Was sind Einsatzeinheiten?
Veränderungen
der politischen Gegebenheiten in Europa (Ost-West-Entspannungsprozess,
Wiedervereinigung Deutschlands), begleitet von einschneidenden Änderungen
der politischen Vorgaben im Zivil- und Katastrophenschutzes, sowohl
finanziell als auch strukturell, und die insbesondere im Bereich des
Rettungsdienstes in den vergangenen Jahren veränderten
Hilfeleistungsstrukturen haben eine Anpassung des Leistungsangebotes des
Deutschen Roten Kreuzes erforderlich gemacht.

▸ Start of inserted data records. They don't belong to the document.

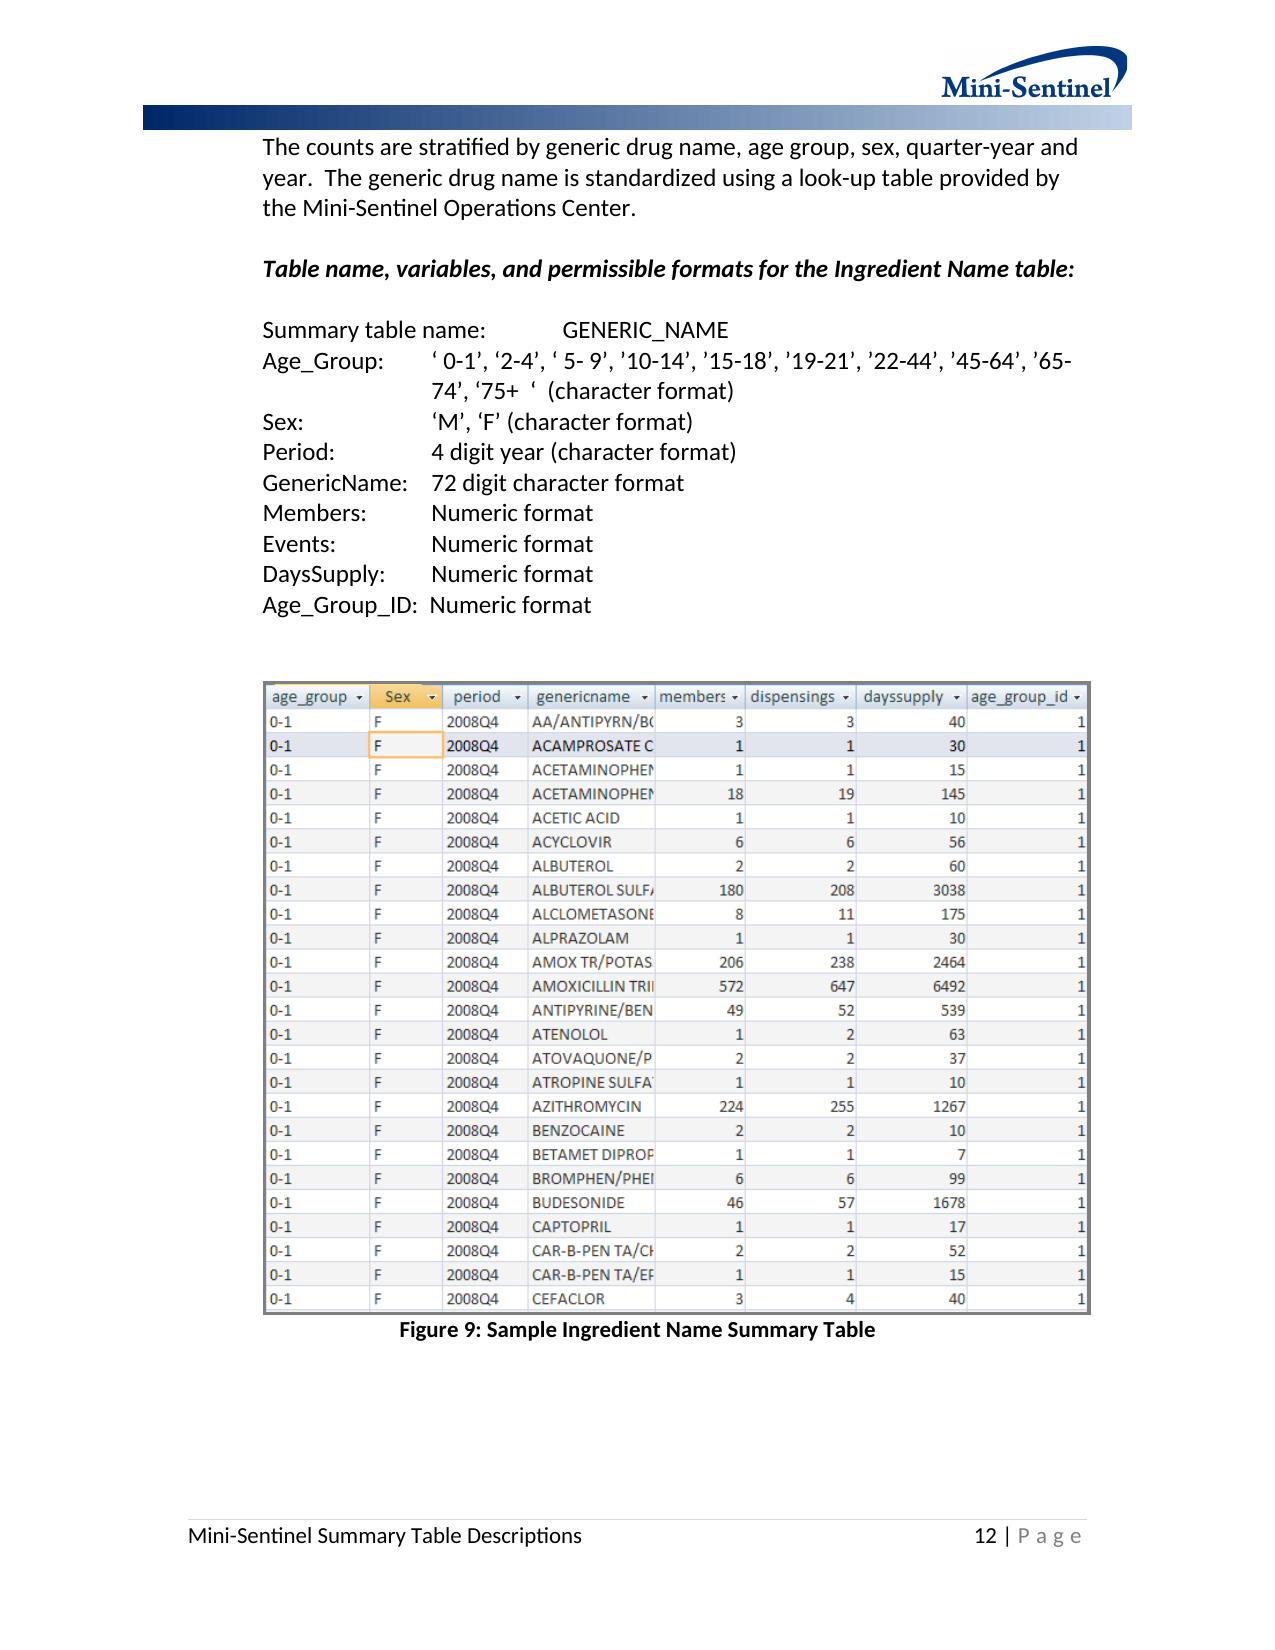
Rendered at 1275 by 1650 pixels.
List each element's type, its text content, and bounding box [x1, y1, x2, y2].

text Members: Numeric format [262, 497, 1087, 528]
text Period: 4 digit year (character format) [262, 436, 1087, 467]
text Age_Group_ID: Numeric format [262, 589, 1087, 619]
picture [941, 46, 1128, 100]
text Summary table name: GENERIC_NAME [262, 314, 1087, 345]
text Events: Numeric format [262, 528, 1087, 558]
text Age_Group: ‘ 0-1’, ‘2-4’, ‘ 5- 9’, ’10-14’, ’15-18’, ’19-21’, ’22-44’, ’45-64’, ’65-74’, ‘75+ ‘ (character format) [262, 345, 1087, 406]
text Sex: ‘M’, ‘F’ (character format) [262, 406, 1087, 436]
text The counts are stratified by generic drug name, age group, sex, quarter-year and year. The generic drug name is standardized using a look-up table provided by the Mini-Sentinel Operations Center. [262, 131, 1087, 223]
text GenericName: 72 digit character format [262, 467, 1087, 497]
text Figure 9: Sample Ingredient Name Summary Table [187, 1315, 1087, 1343]
text DaysSupply: Numeric format [262, 558, 1087, 589]
picture [266, 684, 1087, 1312]
text Table name, variables, and permissible formats for the Ingredient Name table: [262, 253, 1087, 284]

Die Größe der bisher bestehenden Einheiten
des Sanitäts- und Betreuungsdienstes des Katastrophenschutzes, ihre
langen Alarmierungszeiten und ihre stark auf den Zivilschutz abgestimmte
Ausstattung und Ausbildung haben dazu geführt, dass diese Einheiten bei
der Bewältigung von Schadensereignissen in den vergangenen Jahrzehnten
immer weniger zum Einsatz kamen.
Überlastete Rettungsdienste und Feuerwehren
bei größeren Schadensereignissen einerseits, und frustrierte,
demotivierte, weil nicht mehr gebrauchte Helferinnen und Helfer der
Hilfsorganisationen andererseits waren die Folge.
Die Gremien des Deutschen Roten Kreuzes haben
daher eine Umstrukturierung der Einheiten beschlossen. Ziel ist es, den
veränderten Anforderungen gerecht zu werden, die sich aus den
Schadensereignissen ergeben können, wie sie in einer modernen
Industriegesellschaft möglich sind.
Es werden multifunktionale Einsatzeinheiten (EE)
geschaffen, die bei Schadensereignissen jeder Größenordnung schnell und
flexibel in der Lage sind, abgestimmt auf die bereits bestehenden
Strukturen des Rettungsdienstes und der Feuerwehren, den betroffenen
Menschen gezielt zu helfen.
Was bringen Einsatzeinheiten?
Die direkte Anbindung der Sanitätsgruppe der
Einsatzeinheit an den Rettungsdienst sowie die zeitnahe Einbindung der
Betreuungsgruppe in die Hilfeleistung schließt die bisher vorhandene
Versorgungslücke zwischen dem Rettungsdienst und dem Katastrophenschutz.
Durch die multifunktionale Struktur der
Einsatzeinheit mit ihrer Ausstattung und der Ausbildung des Personals ist
das DRK jederzeit in der Lage, den Rettungsdienst bei der Versorgung von
Verletzten und Kranken wirkungsvoll zu unterstützen, zu ergänzen und
ggf. abzulösen. Die von einem Schadensereignis betroffenen, aber
unverletzten Menschen werden betreut und versorgt. Je nach Schadenlage
unterstützen sich die Sanitäts- und Betreuungsgruppe gegenseitig bei der
Aufgabenerfüllung.
Technisch ausgebildetes Fachpersonal mit
entsprechender Ausbildung ergänzt und unterstützt die Sanitäts- und
Betreuungsgruppe in ihren Aufgaben.
Die DRK-Einsatzeinheit kann sowohl als
komplette Einheit, als auch in Fachgruppen eingesetzt werden.
Personalstärke und Ausstattung
Die Personalstärke der Einsatzeinheit beträgt
33 Einsatzkräfte. Zu jeder Einsatzeinheit gehört ein Arzt. Der Arzt muss
die Qualifikation zum Notarzt ("Fachkundenachweis
Rettungsdienst") besitzen. Eine personelle Zweitbesetzung der
Einsatzeinheit ist mindestens zu gewährleisten.
Untersuchungen von Schadensereignissen
unterhalb der Katastrophenschutzschwelle in den vergangenen Jahren haben
gezeigt, dass es in kürzester Zeit zu einer großen Zahl hilfebedürftiger
-verletzter und unverletzter- Personen kommt. Der Rettungsdienst
konzentriert sich vorrangig auf die Versorgung von Notfallpatienten und
deren Transport in die Kliniken.
Da der Rettungsdienst prinzipiell
(entsprechend der DIN) für den individuellen Notfall ausgestattet ist,
reicht die Ausstattung eines RTW oder KTW in der Regel nur für die
Versorgung eines Notfallpatienten aus. Insbesondere mangelt es bei einem
Massenanfall von Verletzten an Material, wie Tragen, Decken, Infusionen,
Medikamenten, Ruhigstellungsmaterial und Sauerstoff. Außerdem verfügt
der Rettungsdienst über keinerlei Möglichkeiten, bei schlechter
Witterung z.B. einen überdachten Verbandplatz (Zelt) oder bei Dunkelheit
Beleuchtung zu schaffen. Die Einsatzeinheit schließt diese Versorgungslücke.